原文>
┏━━

修复业务侧日志采集失败问题
Some checks failed
itom-platform auto build image / build (push) Has been cancelled

This commit is contained in:
kim
2026-01-21 12:08:32 +08:00
parent e018f742ad
commit ea386977ba
5 changed files with 677 additions and 0 deletions

View File

@@ -0,0 +1,236 @@
#!/usr/bin/env sh
set -eu
# ------------------------------
# chat-deploy 指标采集Prometheus Agent Entrypoint
# - 根据环境变量生成 /prometheus/prometheus.yml 与 /prometheus/targets.json
# - 然后以 agent 模式启动 Prometheusremote_write 推送到 itom-platform 中心)
#
# 关键环境变量(来自 config.env
# - METRICS_REMOTE_WRITE_URL=http(s)://<OBS_HOST>/api/v1/write
# - METRICS_TARGETS=name=host:port,name2=host:port
# - OBS_AUTH_ENABLE=false/true中心侧是否要求鉴权
# - OBS_AUTH_TOKEN=xxxxx当 OBS_AUTH_ENABLE=true 时必填)
# - OBS_PROJECT/OBS_ENV写入 labels便于中心侧筛选
# ------------------------------
METRICS_REMOTE_WRITE_URL="${METRICS_REMOTE_WRITE_URL:-}"
OBS_AUTH_ENABLE="${OBS_AUTH_ENABLE:-false}"
OBS_AUTH_TOKEN="${OBS_AUTH_TOKEN:-}"
METRICS_TARGETS="${METRICS_TARGETS:-}"
OBS_PROJECT="${OBS_PROJECT:-chat-deploy}"
OBS_ENV="${OBS_ENV:-prod}"
OBS_SERVICE="${OBS_SERVICE:-chat-deploy}"
OBS_SERVICE_NAME="${OBS_SERVICE_NAME:-$OBS_SERVICE}"
if [ -z "$OBS_SERVICE_NAME" ]; then
OBS_SERVICE_NAME="chat-deploy"
fi
is_truthy() { case "$1" in 1|true|TRUE|yes|YES|on|ON) return 0 ;; esac; return 1; }
if [ -z "$METRICS_REMOTE_WRITE_URL" ]; then
echo "[prometheus-agent] FAIL: METRICS_REMOTE_WRITE_URL 为空" >&2
exit 2
fi
if is_truthy "$OBS_AUTH_ENABLE" && [ -z "$OBS_AUTH_TOKEN" ]; then
echo "[prometheus-agent] FAIL: OBS_AUTH_ENABLE=true 但 OBS_AUTH_TOKEN 为空" >&2
exit 2
fi
# 确保数据目录存在且有写权限
mkdir -p /prometheus/data
chmod -R 777 /prometheus 2>/dev/null || true
TARGETS_JSON="/prometheus/targets.json"
echo "[" > "$TARGETS_JSON"
first=1
IFS=','
for item in $METRICS_TARGETS; do
item="$(printf "%s" "$item" | sed 's/^[[:space:]]*//;s/[[:space:]]*$//')"
[ -z "$item" ] && continue
name="$(printf "%s" "$item" | cut -d= -f1 | tr -d '[:space:]')"

┗━━

展示数据>
┏━━

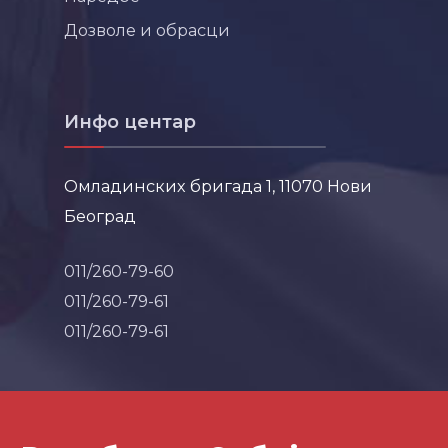
Дозволе и обрасци
Инфо центар
Омладинских бригада 1, 11070 Нови
Београд
011/260-79-60
011/260-79-61
011/260-79-61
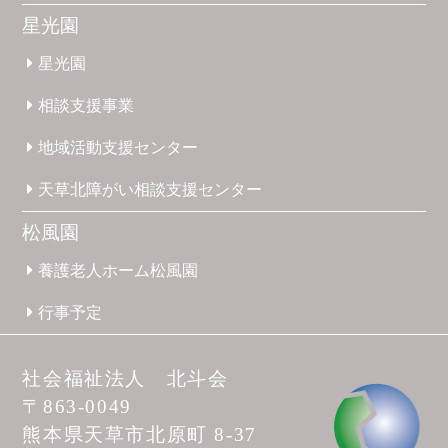
星光園
星光園
相談支援
事業
地域活動
支援
センター
天草北
障がい
相談支援
センター
松風園
養護
老人ホーム
松風園
行事予定
社会福祉法人 北斗会
〒863-0049
熊本県天草市
北原町 8-37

┗━━

任务要求>
**a)** 根据原文,脚本以什么模式启动 Prometheus?
**b)** 请把上面"展示数据"中的所有行逐字重新录入一遍,答案里不要包含图片。

各题答案>
**a)** 以 agent 模式启动。

**b)**
Дозволе и обрасци
Инфо центар
Омладинских бригада 1, 11070 Нови
Београд
011/260-79-60
011/260-79-61
011/260-79-61
星光園
星光園
相談支援
事業
地域活動
支援
センター
天草北
障がい
相談支援
センター
松風園
養護
老人ホーム
松風園
行事予定
社会福祉法人 北斗会
〒863-0049
熊本県天草市
北原町 8-37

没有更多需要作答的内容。